I'll leave the theory to others, since my mathematical savvy is not so great, but you may find a tool like Cassowary/Cassowary.net or NSolver useful to represent your problem declaratively as a constraint satisfaction problem and then solve the constraints.
In such tools, the simplex method combined with constraint propagation is frequently employed to deterministically reduce the solution space and then find an optimal solution given a cost function. For larger solution spaces (which don't seem to apply in the size of problem you specify), occasionally genetic algorithms are employed.
If I remember correctly, NSolver also includes in sample code a simplification of an actual Nurse-rostering problem that Dr. Chun worked on in Hong Kong. And there's a paper on the work he did.
It sounds to me like you have a couple of separable problems that would be a lot easier to solve:
-- select one doctor from team A
-- select another doctor from any team
-- select two nurses
So you have three independent problems.
A clarification though, do you have to have two doctors (one from the specified team) and two nurses, or one doctor from the specified team, two nurses, and one other that can be either doctor or nurse?
Some Questions:
Is the goal to satisfy the constraints exactly, or only approximately (but as much as possible)?
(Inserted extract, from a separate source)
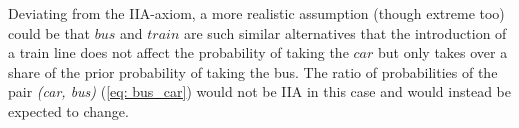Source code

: Deviating from the IIA-axiom, a more realistic assumption (though extreme too) could be that $bus$ and $train$ are such similar alternatives that the introduction of a train line does not affect the probability of taking the $car$ but only takes over a share of the prior probability of taking the bus. The ratio of probabilities of the pair \textit{(car, bus)} (\ref{eq: bus_car}) would not be IIA in this case and would instead be expected to change.
%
Can a person be a member of several teams?
What are all possible constraints? (For example, could we need a doctor which is a member of several teams?)
If you want to satisfy the constraints exactly, then I would order the constraints decreasingly by strictness, that is, the ones which are most hardest to achieve (e.g. doctor AND team A in your example above) should be checked first!
If you want to satisfy the constraints approximately, then its a different story... you would have to specify some kind of weighting/importance-function which determines what we rather would have, when we can't match exactly, and have several possibilities to choose from.
If you have several or many constraints, take a look at Drools Planner (open source, java).
Brute force, branch and bound and similar techniques take to long. Deterministic algorithms such as fill the largest shifts first are very suboptimal. Meta-heuristics are a very good way to deal with this.
Take a specific look at the real-world nurse rostering example of Drools Planner. It's easy to add many constraints, such as "young nurses don't want to work the Saturday night" or "some nurses don't want to work to many days in a row".